Mirai helped spread some security awareness amongst embedded software and IoT developers, but let’s not forget that not many people don’t like to (or don’t know how to) update firmwares or change default passwords, and some others simply buy a cheaper device in order to save a few bucks even if it means having to deal with a product of less quality, which often means less security in place.

The ports I would target depend on the devices I would intend to hit, because if I wanted to start a project like this I would do a lot of homework to find a bunch of devices that fit my purposes, say a specific brand of routers, smart homes, thermostats, the list would grow more and more as time goes on in order to expand the botnet and prevent it from dying. I should add that I mentioned those devices because I found a good amount of them just by port scanning random IP ranges.
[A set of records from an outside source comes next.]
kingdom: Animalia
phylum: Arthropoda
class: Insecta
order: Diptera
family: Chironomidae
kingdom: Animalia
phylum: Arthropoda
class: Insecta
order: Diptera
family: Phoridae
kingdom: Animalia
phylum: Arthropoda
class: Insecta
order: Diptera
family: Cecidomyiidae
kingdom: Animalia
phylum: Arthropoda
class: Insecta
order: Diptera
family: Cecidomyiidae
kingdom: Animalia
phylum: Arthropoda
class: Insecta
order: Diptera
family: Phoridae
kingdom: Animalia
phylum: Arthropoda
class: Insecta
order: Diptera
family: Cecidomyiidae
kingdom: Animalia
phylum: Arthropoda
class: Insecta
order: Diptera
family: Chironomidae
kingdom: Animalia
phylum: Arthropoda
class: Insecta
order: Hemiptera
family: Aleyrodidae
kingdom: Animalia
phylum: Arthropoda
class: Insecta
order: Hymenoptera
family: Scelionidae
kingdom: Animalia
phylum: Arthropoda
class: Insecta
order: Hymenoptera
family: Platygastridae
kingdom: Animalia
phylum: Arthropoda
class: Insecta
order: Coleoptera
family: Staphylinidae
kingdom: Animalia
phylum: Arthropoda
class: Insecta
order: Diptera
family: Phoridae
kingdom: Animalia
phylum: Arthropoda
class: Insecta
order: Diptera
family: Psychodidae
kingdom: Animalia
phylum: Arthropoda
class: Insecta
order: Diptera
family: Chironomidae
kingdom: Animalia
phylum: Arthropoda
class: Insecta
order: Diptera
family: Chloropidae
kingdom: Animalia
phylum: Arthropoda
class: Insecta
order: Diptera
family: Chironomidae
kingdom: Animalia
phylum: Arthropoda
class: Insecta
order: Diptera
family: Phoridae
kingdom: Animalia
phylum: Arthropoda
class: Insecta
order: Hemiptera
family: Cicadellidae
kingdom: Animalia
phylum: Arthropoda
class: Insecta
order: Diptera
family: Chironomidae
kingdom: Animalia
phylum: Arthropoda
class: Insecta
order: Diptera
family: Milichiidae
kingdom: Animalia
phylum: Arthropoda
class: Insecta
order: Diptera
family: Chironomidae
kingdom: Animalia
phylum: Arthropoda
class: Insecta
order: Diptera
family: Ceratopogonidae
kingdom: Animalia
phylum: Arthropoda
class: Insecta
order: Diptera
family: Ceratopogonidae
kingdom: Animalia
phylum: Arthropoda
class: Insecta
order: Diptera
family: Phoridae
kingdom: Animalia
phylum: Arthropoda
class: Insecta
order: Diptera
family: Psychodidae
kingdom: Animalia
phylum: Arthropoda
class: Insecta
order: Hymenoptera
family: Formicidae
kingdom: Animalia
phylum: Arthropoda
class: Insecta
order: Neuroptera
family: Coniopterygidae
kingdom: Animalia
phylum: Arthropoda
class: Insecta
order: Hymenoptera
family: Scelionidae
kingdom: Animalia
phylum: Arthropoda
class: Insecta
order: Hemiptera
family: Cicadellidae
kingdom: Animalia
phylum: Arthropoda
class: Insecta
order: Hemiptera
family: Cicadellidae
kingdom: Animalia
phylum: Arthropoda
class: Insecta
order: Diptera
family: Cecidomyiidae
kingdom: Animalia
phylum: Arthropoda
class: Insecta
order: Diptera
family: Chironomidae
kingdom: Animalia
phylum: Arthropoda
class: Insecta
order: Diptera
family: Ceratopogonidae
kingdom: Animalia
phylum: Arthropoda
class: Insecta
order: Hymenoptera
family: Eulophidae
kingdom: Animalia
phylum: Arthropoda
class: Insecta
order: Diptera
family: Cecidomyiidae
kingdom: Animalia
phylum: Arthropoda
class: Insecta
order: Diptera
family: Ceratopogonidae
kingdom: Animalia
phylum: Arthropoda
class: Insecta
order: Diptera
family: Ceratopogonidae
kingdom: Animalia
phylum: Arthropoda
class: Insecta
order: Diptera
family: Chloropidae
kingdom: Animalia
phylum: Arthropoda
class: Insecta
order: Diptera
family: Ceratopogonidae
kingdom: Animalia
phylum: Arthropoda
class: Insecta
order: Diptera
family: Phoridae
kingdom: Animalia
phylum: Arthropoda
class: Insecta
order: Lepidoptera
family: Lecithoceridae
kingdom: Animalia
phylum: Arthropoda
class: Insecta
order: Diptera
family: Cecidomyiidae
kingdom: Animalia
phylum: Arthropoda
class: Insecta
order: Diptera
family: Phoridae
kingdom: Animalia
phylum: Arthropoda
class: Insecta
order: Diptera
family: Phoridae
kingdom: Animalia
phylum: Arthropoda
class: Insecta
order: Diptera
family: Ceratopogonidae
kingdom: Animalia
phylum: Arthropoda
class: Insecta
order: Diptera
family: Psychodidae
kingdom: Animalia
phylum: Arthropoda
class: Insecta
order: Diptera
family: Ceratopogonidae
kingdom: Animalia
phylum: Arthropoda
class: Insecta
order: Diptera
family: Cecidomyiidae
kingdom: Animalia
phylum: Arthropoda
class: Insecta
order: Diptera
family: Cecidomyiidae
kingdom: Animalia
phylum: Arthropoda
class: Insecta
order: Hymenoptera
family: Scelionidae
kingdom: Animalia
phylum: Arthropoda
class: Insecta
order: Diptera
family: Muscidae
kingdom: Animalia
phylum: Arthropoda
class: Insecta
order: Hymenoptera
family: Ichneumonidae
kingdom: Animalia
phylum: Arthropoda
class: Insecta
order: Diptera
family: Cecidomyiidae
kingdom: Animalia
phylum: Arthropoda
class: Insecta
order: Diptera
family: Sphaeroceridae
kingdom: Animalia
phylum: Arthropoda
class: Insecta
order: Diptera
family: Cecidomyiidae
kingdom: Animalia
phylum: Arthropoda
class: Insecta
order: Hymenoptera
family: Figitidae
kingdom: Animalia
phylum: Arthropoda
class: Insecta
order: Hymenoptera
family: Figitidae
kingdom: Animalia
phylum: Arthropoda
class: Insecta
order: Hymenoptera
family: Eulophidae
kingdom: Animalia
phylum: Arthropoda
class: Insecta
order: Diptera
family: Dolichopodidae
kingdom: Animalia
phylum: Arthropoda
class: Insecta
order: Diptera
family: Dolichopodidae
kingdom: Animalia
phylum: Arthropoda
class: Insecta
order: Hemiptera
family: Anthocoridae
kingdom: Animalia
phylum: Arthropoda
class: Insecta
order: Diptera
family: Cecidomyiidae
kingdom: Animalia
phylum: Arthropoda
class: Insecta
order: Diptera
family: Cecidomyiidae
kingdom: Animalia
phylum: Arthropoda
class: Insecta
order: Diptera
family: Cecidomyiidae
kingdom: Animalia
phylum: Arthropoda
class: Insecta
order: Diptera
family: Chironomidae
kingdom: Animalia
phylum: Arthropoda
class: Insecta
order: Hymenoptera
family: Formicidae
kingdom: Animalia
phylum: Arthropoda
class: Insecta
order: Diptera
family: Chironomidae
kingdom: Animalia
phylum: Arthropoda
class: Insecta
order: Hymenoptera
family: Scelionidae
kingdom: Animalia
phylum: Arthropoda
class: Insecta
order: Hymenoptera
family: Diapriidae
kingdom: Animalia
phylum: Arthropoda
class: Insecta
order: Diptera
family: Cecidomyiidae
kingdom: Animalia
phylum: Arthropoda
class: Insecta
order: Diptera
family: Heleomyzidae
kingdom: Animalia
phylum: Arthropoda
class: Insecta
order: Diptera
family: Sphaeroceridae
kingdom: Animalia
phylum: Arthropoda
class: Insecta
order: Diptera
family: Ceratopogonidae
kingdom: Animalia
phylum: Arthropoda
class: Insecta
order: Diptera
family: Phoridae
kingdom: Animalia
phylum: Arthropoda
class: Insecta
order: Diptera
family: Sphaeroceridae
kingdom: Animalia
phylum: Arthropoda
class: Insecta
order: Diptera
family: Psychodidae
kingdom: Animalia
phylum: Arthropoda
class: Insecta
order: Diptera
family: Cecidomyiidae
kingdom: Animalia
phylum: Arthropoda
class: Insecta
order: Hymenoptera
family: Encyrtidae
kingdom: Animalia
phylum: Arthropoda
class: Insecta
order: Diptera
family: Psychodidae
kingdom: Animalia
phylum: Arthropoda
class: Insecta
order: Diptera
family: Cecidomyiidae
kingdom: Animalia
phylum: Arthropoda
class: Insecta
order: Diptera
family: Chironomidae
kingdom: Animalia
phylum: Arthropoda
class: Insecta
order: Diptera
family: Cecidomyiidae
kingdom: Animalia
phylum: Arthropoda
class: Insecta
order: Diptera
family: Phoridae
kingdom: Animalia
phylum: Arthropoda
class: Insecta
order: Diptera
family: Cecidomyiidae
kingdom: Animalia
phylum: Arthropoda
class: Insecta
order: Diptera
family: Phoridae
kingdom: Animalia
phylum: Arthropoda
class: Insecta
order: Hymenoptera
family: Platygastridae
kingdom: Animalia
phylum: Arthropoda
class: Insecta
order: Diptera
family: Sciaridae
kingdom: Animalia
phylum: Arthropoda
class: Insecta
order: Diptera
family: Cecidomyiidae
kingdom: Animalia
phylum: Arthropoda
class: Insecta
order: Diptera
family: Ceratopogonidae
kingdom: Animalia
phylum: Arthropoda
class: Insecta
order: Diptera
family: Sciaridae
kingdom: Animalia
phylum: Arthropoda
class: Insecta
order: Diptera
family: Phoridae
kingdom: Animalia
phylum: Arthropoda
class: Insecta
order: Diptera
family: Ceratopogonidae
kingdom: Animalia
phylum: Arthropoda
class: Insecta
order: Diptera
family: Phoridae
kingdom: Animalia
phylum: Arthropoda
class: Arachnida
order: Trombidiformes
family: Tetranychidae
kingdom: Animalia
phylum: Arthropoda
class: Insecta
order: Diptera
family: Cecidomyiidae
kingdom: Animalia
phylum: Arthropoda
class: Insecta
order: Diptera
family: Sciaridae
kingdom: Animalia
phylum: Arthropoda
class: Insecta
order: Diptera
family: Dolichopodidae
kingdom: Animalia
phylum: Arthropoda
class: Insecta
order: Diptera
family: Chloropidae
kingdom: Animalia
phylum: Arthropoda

I’ll let you guess by yourself whether they were secured in any way or not.

From my humble experience I have noticed how a lot of these devices like to say a lot about themselves when connecting to them through HTTP and sometimes Telnet, so port 23 and 80 would be my main targets, of course including any other ports needed for the exploitation phase (proprietary protocols are interesting targets I would love to study more about), making banner grabbing, selection, and exploitation to take control over the device completely automated, the way it should be.

I’d actually really like to write a PoC botnet that could spread thanks to the wonders of IoT once I get my hands on an interesting device, if I do end up turning this dream into reality (a “reality” that will be heavily tested on apposite virtual labs) you will be the first to know.